What to work on:
Copy out the records that follow, leaving every character as it is.

+ + + + +

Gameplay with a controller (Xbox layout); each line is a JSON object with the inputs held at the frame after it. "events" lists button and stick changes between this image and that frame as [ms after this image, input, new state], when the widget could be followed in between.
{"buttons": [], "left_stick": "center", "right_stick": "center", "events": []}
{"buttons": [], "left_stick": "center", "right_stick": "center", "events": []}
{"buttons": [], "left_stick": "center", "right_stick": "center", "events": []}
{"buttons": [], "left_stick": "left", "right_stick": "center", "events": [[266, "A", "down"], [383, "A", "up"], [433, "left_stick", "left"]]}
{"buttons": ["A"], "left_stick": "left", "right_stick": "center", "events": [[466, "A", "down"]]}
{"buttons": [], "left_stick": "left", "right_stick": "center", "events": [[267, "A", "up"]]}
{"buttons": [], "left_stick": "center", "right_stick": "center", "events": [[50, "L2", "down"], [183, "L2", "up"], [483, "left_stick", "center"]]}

+ + + + +

Task solution:
Gameplay with a controller (Xbox layout); each line is a JSON object with the inputs held at the frame after it. "events" lists button and stick changes between this image and that frame as [ms after this image, input, new state], when the widget could be followed in between.
{"buttons": [], "left_stick": "center", "right_stick": "center", "events": []}
{"buttons": [], "left_stick": "center", "right_stick": "center", "events": []}
{"buttons": [], "left_stick": "center", "right_stick": "center", "events": []}
{"buttons": [], "left_stick": "left", "right_stick": "center", "events": [[266, "A", "down"], [383, "A", "up"], [433, "left_stick", "left"]]}
{"buttons": ["A"], "left_stick": "left", "right_stick": "center", "events": [[466, "A", "down"]]}
{"buttons": [], "left_stick": "left", "right_stick": "center", "events": [[267, "A", "up"]]}
{"buttons": [], "left_stick": "center", "right_stick": "center", "events": [[50, "L2", "down"], [183, "L2", "up"], [483, "left_stick", "center"]]}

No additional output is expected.